- Prompt: Reproduce the listing below word for word, from its first line through the line containing "is van uw reis", including both of those lines and nothing after them.

------

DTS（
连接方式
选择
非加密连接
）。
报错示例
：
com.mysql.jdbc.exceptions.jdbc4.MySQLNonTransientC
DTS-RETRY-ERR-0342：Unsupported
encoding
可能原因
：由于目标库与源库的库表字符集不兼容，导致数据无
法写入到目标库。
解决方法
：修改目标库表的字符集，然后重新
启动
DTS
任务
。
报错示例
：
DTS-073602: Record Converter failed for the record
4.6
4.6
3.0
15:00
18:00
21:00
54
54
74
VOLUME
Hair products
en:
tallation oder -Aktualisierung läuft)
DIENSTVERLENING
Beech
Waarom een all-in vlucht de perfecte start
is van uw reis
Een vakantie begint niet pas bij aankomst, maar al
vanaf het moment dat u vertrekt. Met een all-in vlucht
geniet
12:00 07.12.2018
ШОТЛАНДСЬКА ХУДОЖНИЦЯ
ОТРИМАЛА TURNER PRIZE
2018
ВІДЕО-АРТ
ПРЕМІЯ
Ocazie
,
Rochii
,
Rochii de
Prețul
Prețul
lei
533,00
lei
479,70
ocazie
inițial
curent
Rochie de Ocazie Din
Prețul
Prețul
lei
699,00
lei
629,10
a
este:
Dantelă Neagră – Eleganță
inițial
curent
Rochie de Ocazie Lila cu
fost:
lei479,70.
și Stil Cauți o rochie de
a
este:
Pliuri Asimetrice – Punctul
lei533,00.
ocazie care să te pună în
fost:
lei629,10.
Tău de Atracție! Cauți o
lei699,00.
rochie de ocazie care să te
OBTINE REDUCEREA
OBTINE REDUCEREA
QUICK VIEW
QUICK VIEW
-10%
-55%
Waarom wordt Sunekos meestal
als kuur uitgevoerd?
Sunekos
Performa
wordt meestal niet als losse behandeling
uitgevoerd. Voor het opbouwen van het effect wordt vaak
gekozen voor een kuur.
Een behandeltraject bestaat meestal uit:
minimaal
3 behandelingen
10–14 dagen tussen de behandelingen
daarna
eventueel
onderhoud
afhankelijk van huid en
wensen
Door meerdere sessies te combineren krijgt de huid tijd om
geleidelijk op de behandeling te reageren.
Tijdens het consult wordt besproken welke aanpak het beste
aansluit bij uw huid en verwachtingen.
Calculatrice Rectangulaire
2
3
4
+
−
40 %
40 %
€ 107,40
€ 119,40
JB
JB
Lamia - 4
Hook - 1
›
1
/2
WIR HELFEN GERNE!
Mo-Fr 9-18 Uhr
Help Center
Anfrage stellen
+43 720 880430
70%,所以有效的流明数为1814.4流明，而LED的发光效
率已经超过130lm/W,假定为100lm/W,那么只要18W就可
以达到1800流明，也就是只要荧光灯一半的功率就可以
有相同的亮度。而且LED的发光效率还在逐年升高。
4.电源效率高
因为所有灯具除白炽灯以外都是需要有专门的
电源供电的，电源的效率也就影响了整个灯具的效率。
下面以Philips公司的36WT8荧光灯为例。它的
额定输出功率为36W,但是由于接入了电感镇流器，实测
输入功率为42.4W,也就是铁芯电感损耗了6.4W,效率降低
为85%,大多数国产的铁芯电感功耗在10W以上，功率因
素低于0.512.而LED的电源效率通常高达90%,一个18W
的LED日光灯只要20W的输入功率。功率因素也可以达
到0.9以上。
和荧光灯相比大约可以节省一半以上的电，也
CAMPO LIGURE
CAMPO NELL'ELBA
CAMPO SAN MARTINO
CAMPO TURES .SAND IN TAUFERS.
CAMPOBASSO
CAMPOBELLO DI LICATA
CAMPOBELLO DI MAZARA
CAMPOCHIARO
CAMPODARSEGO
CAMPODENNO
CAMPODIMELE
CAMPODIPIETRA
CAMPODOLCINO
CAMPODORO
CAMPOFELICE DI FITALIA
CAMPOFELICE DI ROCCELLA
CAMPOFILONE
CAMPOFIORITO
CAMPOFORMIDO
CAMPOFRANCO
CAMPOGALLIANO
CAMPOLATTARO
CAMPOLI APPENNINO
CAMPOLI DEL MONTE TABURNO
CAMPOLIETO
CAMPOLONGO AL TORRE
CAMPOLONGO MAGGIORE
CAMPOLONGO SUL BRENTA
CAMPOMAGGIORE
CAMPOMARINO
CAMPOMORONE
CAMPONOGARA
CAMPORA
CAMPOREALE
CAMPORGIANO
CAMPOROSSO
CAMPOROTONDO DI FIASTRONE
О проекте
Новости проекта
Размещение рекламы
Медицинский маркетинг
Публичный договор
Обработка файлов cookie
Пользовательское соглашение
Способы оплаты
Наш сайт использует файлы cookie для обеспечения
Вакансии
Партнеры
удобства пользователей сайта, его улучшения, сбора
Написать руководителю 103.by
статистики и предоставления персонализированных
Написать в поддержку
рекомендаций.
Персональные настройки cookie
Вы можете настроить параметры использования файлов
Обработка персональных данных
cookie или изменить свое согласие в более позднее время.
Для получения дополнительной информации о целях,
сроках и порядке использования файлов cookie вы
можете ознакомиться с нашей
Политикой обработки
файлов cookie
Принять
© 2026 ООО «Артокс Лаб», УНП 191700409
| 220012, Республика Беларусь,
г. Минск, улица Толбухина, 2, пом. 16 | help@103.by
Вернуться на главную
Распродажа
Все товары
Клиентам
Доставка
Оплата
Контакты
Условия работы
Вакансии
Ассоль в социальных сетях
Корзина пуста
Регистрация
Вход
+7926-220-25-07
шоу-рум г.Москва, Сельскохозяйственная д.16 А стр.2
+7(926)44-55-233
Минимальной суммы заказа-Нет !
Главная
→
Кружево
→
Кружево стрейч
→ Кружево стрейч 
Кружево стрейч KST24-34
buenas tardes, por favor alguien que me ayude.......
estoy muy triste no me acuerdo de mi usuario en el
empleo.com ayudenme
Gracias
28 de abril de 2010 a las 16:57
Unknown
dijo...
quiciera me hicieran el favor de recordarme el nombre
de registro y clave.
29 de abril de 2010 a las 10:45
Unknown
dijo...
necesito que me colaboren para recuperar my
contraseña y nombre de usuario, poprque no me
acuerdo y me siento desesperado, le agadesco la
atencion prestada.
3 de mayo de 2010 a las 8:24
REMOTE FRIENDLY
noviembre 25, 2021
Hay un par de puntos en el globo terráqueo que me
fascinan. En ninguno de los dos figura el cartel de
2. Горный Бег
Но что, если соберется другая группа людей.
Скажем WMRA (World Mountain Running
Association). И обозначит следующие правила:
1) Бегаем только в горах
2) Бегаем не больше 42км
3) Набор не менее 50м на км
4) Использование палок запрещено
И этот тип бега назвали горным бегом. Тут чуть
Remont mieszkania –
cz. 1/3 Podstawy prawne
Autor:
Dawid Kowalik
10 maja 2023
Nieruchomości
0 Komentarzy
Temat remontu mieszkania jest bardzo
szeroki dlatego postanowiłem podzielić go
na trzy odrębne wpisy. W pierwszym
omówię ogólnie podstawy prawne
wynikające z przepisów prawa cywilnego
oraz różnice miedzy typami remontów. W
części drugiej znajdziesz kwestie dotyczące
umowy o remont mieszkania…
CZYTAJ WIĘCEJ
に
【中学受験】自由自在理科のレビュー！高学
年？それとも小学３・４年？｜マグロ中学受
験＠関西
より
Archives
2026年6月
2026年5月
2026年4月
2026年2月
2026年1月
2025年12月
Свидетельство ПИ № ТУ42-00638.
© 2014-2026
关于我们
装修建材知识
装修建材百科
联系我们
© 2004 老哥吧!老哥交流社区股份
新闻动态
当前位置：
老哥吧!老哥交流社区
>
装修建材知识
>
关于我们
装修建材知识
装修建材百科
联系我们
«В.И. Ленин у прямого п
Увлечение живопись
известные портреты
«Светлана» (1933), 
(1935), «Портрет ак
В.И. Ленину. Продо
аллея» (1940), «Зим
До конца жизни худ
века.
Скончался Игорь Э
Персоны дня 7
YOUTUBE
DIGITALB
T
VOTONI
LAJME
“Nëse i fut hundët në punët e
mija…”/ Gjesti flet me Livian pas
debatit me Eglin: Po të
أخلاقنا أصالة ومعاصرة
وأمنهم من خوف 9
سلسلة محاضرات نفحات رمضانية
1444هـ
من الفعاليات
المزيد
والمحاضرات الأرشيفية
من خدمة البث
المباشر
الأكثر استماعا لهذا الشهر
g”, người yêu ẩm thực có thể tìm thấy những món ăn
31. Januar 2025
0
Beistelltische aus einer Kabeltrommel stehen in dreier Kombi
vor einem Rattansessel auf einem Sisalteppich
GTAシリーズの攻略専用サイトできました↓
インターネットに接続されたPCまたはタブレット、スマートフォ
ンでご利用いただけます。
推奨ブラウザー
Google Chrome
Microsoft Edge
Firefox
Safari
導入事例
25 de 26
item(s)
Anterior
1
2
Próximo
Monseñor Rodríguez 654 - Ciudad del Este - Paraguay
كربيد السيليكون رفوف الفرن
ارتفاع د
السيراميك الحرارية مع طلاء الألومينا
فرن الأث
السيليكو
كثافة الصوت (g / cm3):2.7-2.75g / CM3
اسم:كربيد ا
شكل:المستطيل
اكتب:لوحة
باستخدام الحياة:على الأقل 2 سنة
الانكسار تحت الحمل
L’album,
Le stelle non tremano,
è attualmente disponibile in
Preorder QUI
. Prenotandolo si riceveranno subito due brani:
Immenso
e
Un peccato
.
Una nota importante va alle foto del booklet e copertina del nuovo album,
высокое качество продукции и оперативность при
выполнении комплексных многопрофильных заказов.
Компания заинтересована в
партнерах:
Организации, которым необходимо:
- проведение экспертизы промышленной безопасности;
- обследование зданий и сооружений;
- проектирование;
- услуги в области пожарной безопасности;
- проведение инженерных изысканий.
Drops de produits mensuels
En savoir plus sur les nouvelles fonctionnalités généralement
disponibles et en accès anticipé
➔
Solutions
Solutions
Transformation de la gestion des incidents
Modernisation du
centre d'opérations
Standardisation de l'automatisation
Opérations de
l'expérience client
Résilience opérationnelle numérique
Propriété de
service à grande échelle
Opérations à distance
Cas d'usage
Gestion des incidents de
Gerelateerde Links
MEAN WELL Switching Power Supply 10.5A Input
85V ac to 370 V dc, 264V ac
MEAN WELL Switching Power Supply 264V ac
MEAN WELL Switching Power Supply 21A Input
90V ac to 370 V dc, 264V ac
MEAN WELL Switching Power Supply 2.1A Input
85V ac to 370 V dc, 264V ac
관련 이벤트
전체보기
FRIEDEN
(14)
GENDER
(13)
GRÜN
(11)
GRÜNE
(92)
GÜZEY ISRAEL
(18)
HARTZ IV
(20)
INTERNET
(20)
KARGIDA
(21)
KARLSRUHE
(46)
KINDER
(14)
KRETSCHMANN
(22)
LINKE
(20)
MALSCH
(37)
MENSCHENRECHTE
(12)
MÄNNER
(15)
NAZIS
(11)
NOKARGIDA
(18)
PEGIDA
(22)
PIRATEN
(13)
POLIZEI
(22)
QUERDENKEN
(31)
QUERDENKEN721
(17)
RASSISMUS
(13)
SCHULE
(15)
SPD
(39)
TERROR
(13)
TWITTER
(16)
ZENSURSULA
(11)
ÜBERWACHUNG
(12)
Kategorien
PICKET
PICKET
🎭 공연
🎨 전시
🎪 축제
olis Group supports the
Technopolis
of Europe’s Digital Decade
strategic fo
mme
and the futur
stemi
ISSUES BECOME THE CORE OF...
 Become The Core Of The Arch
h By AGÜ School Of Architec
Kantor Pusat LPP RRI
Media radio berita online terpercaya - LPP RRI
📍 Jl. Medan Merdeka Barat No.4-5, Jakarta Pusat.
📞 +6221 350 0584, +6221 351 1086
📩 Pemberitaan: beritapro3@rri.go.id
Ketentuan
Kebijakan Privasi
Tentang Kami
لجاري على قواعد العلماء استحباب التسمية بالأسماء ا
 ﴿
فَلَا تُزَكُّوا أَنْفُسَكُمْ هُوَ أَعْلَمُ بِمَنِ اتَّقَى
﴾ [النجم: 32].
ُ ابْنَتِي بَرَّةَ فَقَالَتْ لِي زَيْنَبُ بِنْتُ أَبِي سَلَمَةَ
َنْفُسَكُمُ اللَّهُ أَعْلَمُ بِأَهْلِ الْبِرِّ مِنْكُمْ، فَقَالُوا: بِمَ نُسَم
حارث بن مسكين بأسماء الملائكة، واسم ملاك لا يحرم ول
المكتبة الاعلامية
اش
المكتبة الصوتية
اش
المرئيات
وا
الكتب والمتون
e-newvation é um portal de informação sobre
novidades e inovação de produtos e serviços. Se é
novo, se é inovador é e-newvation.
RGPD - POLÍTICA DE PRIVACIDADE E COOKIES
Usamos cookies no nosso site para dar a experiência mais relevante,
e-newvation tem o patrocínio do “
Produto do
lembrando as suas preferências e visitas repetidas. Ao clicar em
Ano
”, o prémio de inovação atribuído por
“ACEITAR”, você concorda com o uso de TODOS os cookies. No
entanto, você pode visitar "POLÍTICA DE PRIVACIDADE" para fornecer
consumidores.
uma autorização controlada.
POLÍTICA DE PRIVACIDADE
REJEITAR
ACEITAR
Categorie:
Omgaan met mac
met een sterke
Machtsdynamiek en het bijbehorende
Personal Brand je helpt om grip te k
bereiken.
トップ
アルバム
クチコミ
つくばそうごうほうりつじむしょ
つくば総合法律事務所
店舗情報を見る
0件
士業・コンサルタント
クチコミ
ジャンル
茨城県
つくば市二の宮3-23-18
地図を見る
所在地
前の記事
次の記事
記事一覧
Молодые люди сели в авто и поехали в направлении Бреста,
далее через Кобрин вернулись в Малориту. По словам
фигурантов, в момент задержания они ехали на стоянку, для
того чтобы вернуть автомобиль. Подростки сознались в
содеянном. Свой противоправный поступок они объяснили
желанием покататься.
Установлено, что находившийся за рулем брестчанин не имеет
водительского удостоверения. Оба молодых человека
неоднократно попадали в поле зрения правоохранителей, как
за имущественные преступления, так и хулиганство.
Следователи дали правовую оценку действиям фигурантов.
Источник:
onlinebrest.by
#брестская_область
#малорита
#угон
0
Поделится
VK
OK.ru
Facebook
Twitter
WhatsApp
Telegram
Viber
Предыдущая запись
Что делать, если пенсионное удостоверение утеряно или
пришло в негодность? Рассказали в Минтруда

------

- Completed task:
DTS（
连接方式
选择
非加密连接
）。
报错示例
：
com.mysql.jdbc.exceptions.jdbc4.MySQLNonTransientC
DTS-RETRY-ERR-0342：Unsupported
encoding
可能原因
：由于目标库与源库的库表字符集不兼容，导致数据无
法写入到目标库。
解决方法
：修改目标库表的字符集，然后重新
启动
DTS
任务
。
报错示例
：
DTS-073602: Record Converter failed for the record
4.6
4.6
3.0
15:00
18:00
21:00
54
54
74
VOLUME
Hair products
en:
tallation oder -Aktualisierung läuft)
DIENSTVERLENING
Beech
Waarom een all-in vlucht de perfecte start
is van uw reis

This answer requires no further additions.